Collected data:
↓↓↓

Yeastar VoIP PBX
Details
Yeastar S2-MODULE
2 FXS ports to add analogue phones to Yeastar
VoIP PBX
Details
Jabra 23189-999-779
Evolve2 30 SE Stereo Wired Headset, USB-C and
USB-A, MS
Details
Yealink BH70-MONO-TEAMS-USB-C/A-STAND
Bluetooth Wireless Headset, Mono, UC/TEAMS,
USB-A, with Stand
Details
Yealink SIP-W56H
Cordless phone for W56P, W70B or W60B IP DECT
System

↑↑↑

§ The task
Nothing in the records may be left out; reproduce them exactly.

§ Reply to the task
Yeastar VoIP PBX
Details
Yeastar S2-MODULE
2 FXS ports to add analogue phones to Yeastar
VoIP PBX
Details
Jabra 23189-999-779
Evolve2 30 SE Stereo Wired Headset, USB-C and
USB-A, MS
Details
Yealink BH70-MONO-TEAMS-USB-C/A-STAND
Bluetooth Wireless Headset, Mono, UC/TEAMS,
USB-A, with Stand
Details
Yealink SIP-W56H
Cordless phone for W56P, W70B or W60B IP DECT
System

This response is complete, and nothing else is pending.